» **Written task**
Find how many lines in the material below hold the word "contra". Reply with that figure alone.

» **Information given**
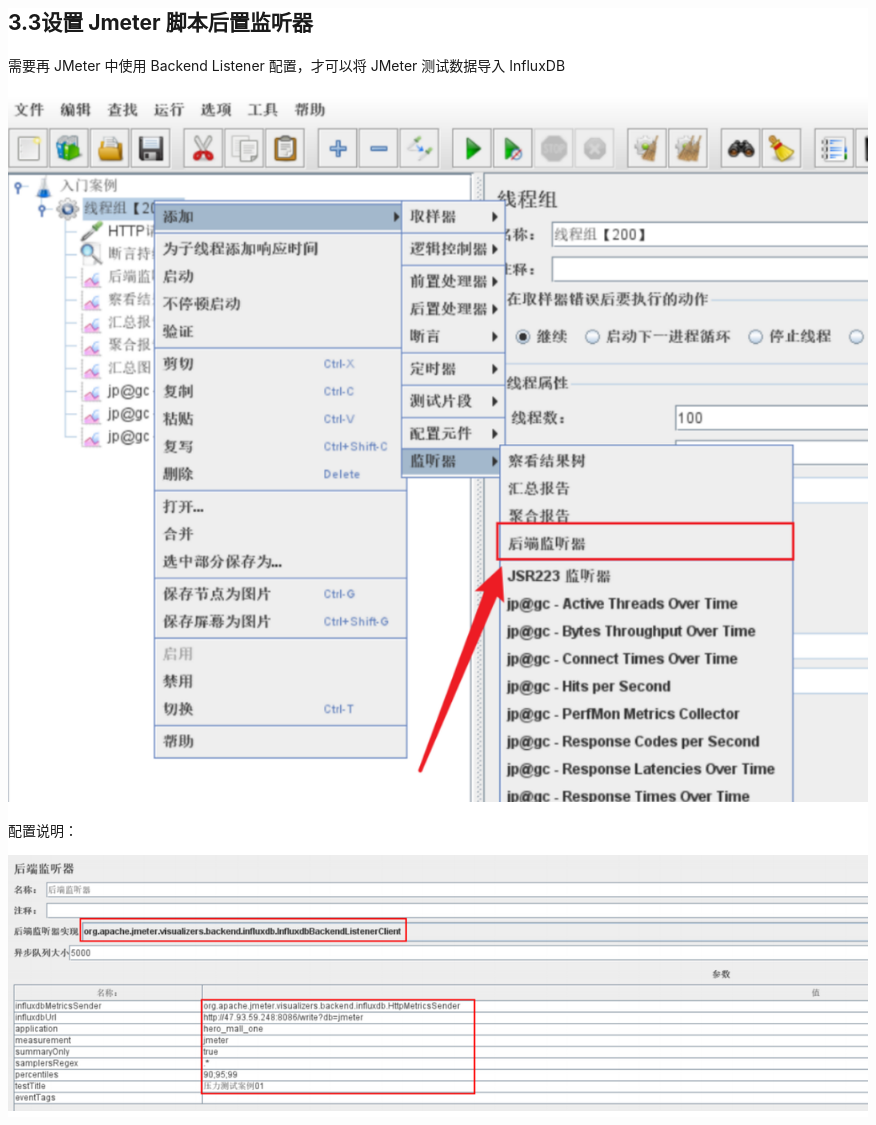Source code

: 

## 3.3设置 Jmeter 脚本后置监听器

需要再 JMeter 中使用 Backend Listener 配置，才可以将 JMeter 测试数据导入 InfluxDB

![1694501138028](imgs/1694501138028.png)



配置说明：

![1694501154530](imgs/1694501154530.png)
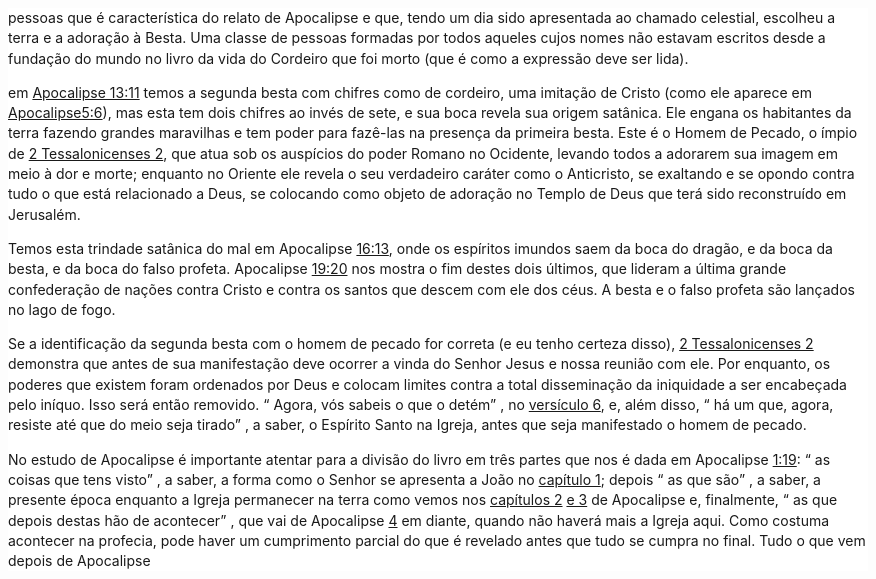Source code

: pessoas que é característica do relato de Apocalipse e que, tendo um dia
sido apresentada ao chamado celestial, escolheu a terra e a adoração à
Besta. Uma classe de pessoas formadas por todos aqueles cujos nomes não
estavam escritos desde a fundação do mundo no livro da vida do Cordeiro
que foi morto (que é como a expressão deve ser
lida). 

 em [Apocalipse
13:11](http://bibliaonline.com.br/acf/ap/13/11) temos a segunda besta
com chifres como de cordeiro, uma imitação de Cristo (como ele aparece
em [Apocalipse5:6](http://bibliaonline.com.br/acf/ap/5/6)), mas esta tem dois
chifres ao invés de sete, e sua boca revela sua origem satânica. Ele
engana os habitantes da terra fazendo grandes maravilhas e tem poder
para fazê-las na presença da primeira besta. Este é o Homem de Pecado, o
ímpio de [2 Tessalonicenses 2](http://bibliaonline.com.br/acf/2ts/2),
que atua sob os auspícios do poder Romano no Ocidente, levando todos a
adorarem sua imagem em meio à dor e morte; enquanto no Oriente ele
revela o seu verdadeiro caráter como o Anticristo, se exaltando e se
opondo contra tudo o que está relacionado a Deus, se colocando como
objeto de adoração no Templo de Deus que terá sido reconstruído em
Jerusalém. 

 Temos esta
trindade satânica do mal em Apocalipse
[16:13](http://bibliaonline.com.br/acf/ap/16/13), onde os espíritos
imundos saem da boca do dragão, e da boca da besta, e da boca do falso
profeta. Apocalipse [19:20](http://bibliaonline.com.br/acf/ap/19/20) nos
mostra o fim destes dois últimos, que lideram a última grande
confederação de nações contra Cristo e contra os santos que descem com
ele dos céus. A besta e o falso profeta são lançados no lago de
fogo. 

 Se a
identificação da segunda besta com o homem de pecado for correta (e eu
tenho certeza disso), [2 Tessalonicenses
2](http://bibliaonline.com.br/acf/2ts/2) demonstra que antes de sua
manifestação deve ocorrer a vinda do Senhor Jesus e nossa reunião com
ele. Por enquanto, os poderes que existem foram ordenados por Deus e
colocam limites contra a total disseminação da iniquidade a ser
encabeçada pelo iníquo. Isso será então removido.
“  Agora, vós
sabeis o que o detém”  , no [versículo
6](http://bibliaonline.com.br/acf/2ts/2/6), e, além disso,
“  há um que,
agora, resiste até que do meio seja tirado”  , a saber, o Espírito Santo na Igreja, antes
que seja manifestado o homem de pecado. 

 No estudo
de Apocalipse é importante atentar para a divisão do livro em três
partes que nos é dada em Apocalipse
[1:19](http://bibliaonline.com.br/acf/ap/1/19):
“  as coisas
que tens visto”  , a saber, a forma como o Senhor se
apresenta a João no [capítulo 1](http://bibliaonline.com.br/acf/ap/1);
depois “  as que
são”  , a saber,
a presente época enquanto a Igreja permanecer na terra como vemos nos
[capítulos 2](http://bibliaonline.com.br/acf/ap/2) [e
3](http://bibliaonline.com.br/acf/ap/3) de Apocalipse e, finalmente,
“  as que
depois destas hão de acontecer”  , que vai de Apocalipse
[4](http://bibliaonline.com.br/acf/ap/4) em diante, quando não haverá
mais a Igreja aqui. Como costuma acontecer na profecia, pode haver um
cumprimento parcial do que é revelado antes que tudo se cumpra no final.
Tudo o que vem depois de Apocalipse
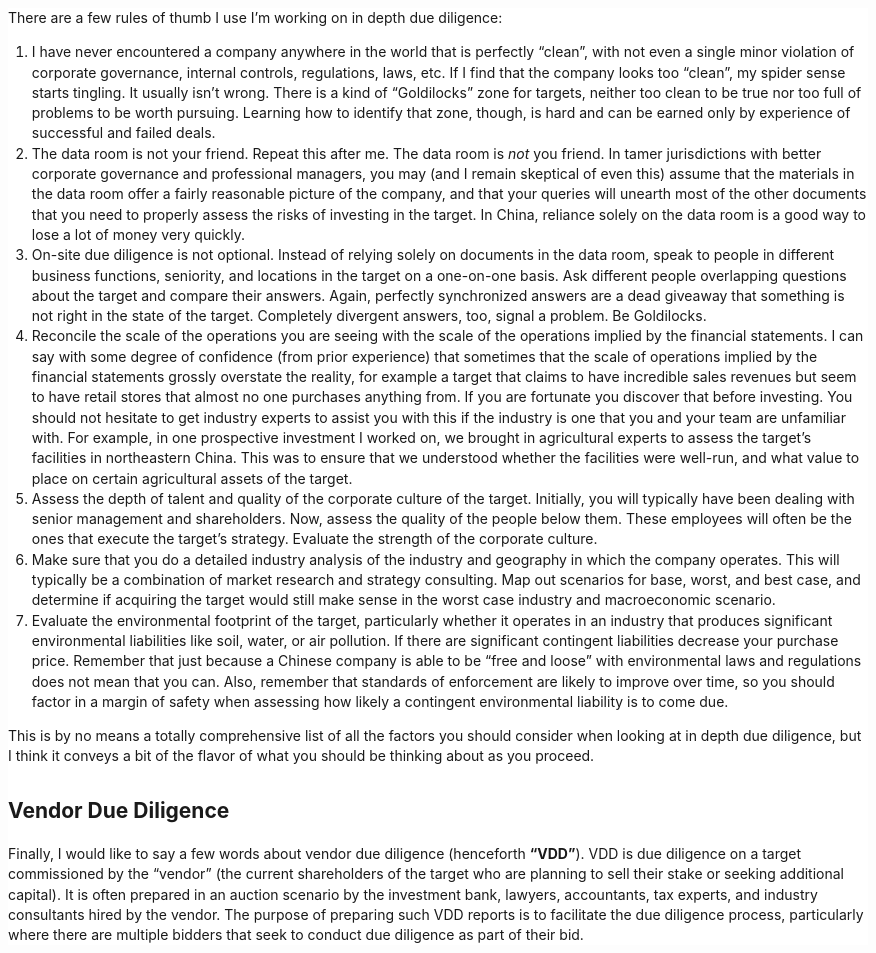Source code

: There are a few rules of thumb I use I’m working on in depth due diligence: 

1. I have never encountered a company anywhere in the world that is perfectly “clean”, with not even a single minor violation of corporate governance, internal controls, regulations, laws, etc. If I find that the company looks too “clean”, my spider sense starts tingling. It usually isn’t wrong. There is a kind of “Goldilocks” zone for targets, neither too clean to be true nor too full of problems to be worth pursuing. Learning how to identify that zone, though, is hard and can be earned only by experience of successful and failed deals.
2. The data room is not your friend. Repeat this after me. The data room is _not_ you friend. In tamer jurisdictions with better corporate governance and professional managers, you may (and I remain skeptical of even this) assume that the materials in the data room offer a fairly reasonable picture of the company, and that your queries will unearth most of the other documents that you need to properly assess the risks of investing in the target. In China, reliance solely on the data room is a good way to lose a lot of money very quickly. 
3. On-site due diligence is not optional. Instead of relying solely on documents in the data room, speak to people in different business functions, seniority, and locations in the target on a one-on-one basis. Ask different people overlapping questions about the target and compare their answers. Again, perfectly synchronized answers are a dead giveaway that something is not right in the state of the target. Completely divergent answers, too, signal a problem. Be Goldilocks. 
4. Reconcile the scale of the operations you are seeing with the scale of the operations implied by the financial statements. I can say with some degree of confidence (from prior experience) that sometimes that the scale of operations implied by the financial statements grossly overstate the reality, for example a target that claims to have incredible sales revenues but seem to have retail stores that almost no one purchases anything from. If you are fortunate you discover that before investing. You should not hesitate to get industry experts to assist you with this if the industry is one that you and your team are unfamiliar with. For example, in one prospective investment I worked on, we brought in agricultural experts to assess the target’s facilities in northeastern China. This was to ensure that we understood whether the facilities were well-run, and what value to place on certain agricultural assets of the target. 
5. Assess the depth of talent and quality of the corporate culture of the target. Initially, you will typically have been dealing with senior management and shareholders. Now, assess the quality of the people below them. These employees will often be the ones that execute the target’s strategy. Evaluate the strength of the corporate culture. 
6. Make sure that you do a detailed industry analysis of the industry and geography in which the company operates. This will typically be a combination of market research and strategy consulting. Map out scenarios for base, worst, and best case, and determine if acquiring the target would still make sense in the worst case industry and macroeconomic scenario. 
7. Evaluate the environmental footprint of the target, particularly whether it operates in an industry that produces significant environmental liabilities like soil, water, or air pollution. If there are significant contingent liabilities decrease your purchase price. Remember that just because a Chinese company is able to be “free and loose” with environmental laws and regulations does not mean that you can. Also, remember that standards of enforcement are likely to improve over time, so you should factor in a margin of safety when assessing how likely a contingent environmental liability is to come due.

This is by no means a totally comprehensive list of all the factors you should consider when looking at in depth due diligence, but I think it conveys a bit of the flavor of what you should be thinking about as you proceed. 

## Vendor Due Diligence 

Finally, I would like to say a few words about vendor due diligence (henceforth **“VDD”**). <acronym>VDD</acronym> is due diligence on a target commissioned by the “vendor” (the current shareholders of the target who are planning to sell their stake or seeking additional capital). It is often prepared in an auction scenario by the investment bank, lawyers, accountants, tax experts, and industry consultants hired by the vendor. The purpose of preparing such <acronym>VDD</acronym> reports is to facilitate the due diligence process, particularly where there are multiple bidders that seek to conduct due diligence as part of their bid.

» **Result of this task**
3